» **WHAT IS REQUIRED**: Copy each of the items below word for word, leaving out the pictures.
---- LISTED RECORDS
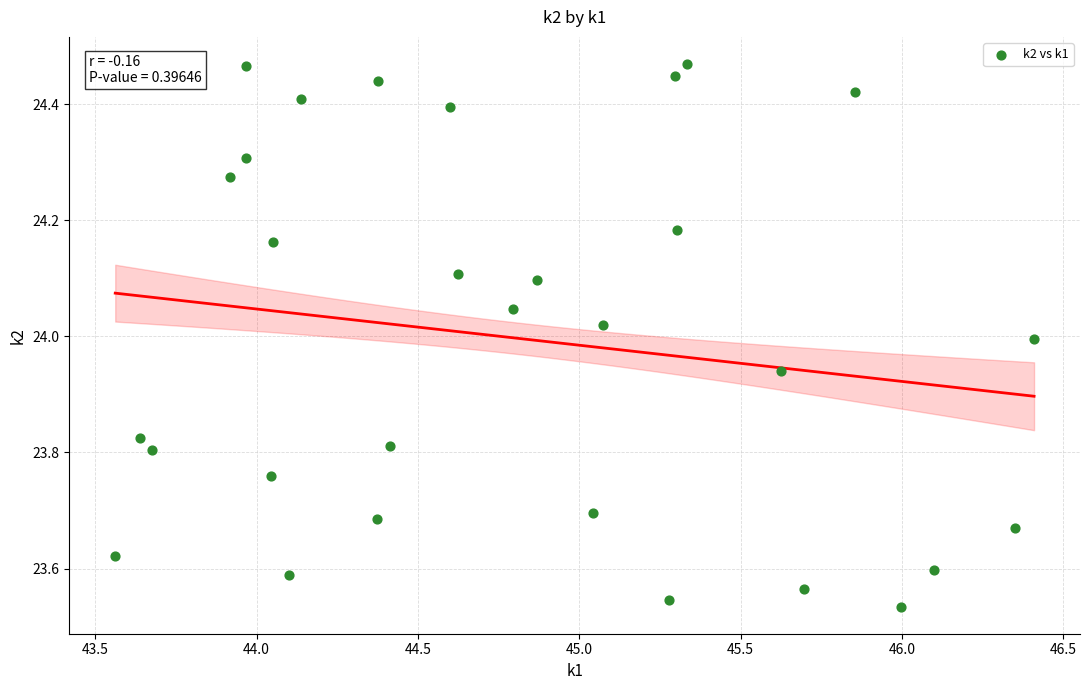

What is the range of Y values (max minus min)?

0.9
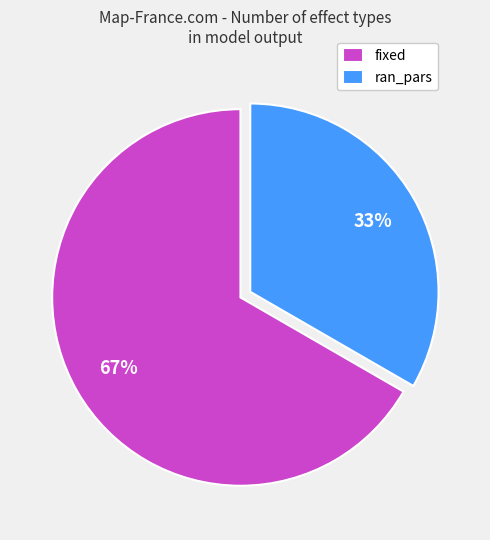

Combined, do fixed and ran_pars account for over 50%?

Yes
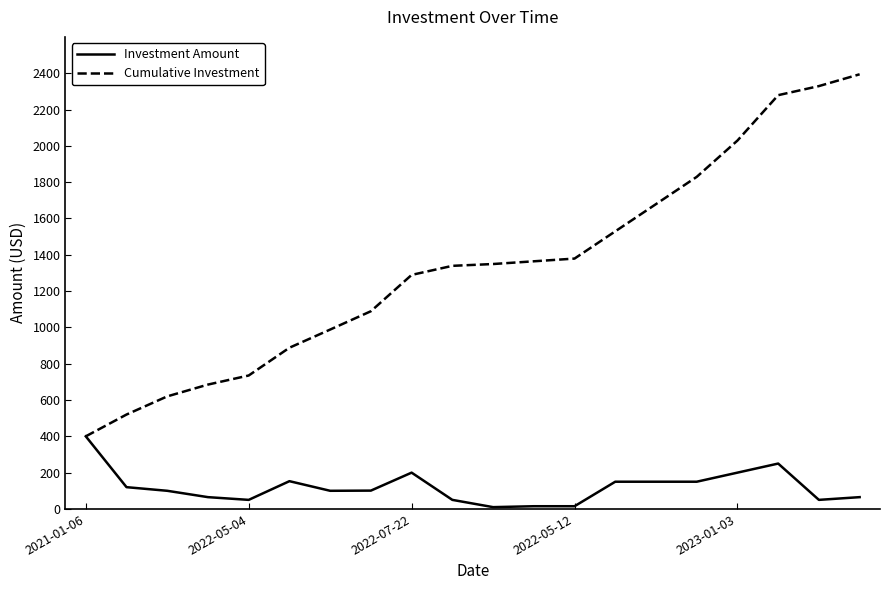

Which series has the largest total across all categories?

Cumulative Investment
--------
» **SOLUTION BELOW**:
What is the range of Y values (max minus min)?

0.9

Combined, do fixed and ran_pars account for over 50%?

Yes

Which series has the largest total across all categories?

Cumulative Investment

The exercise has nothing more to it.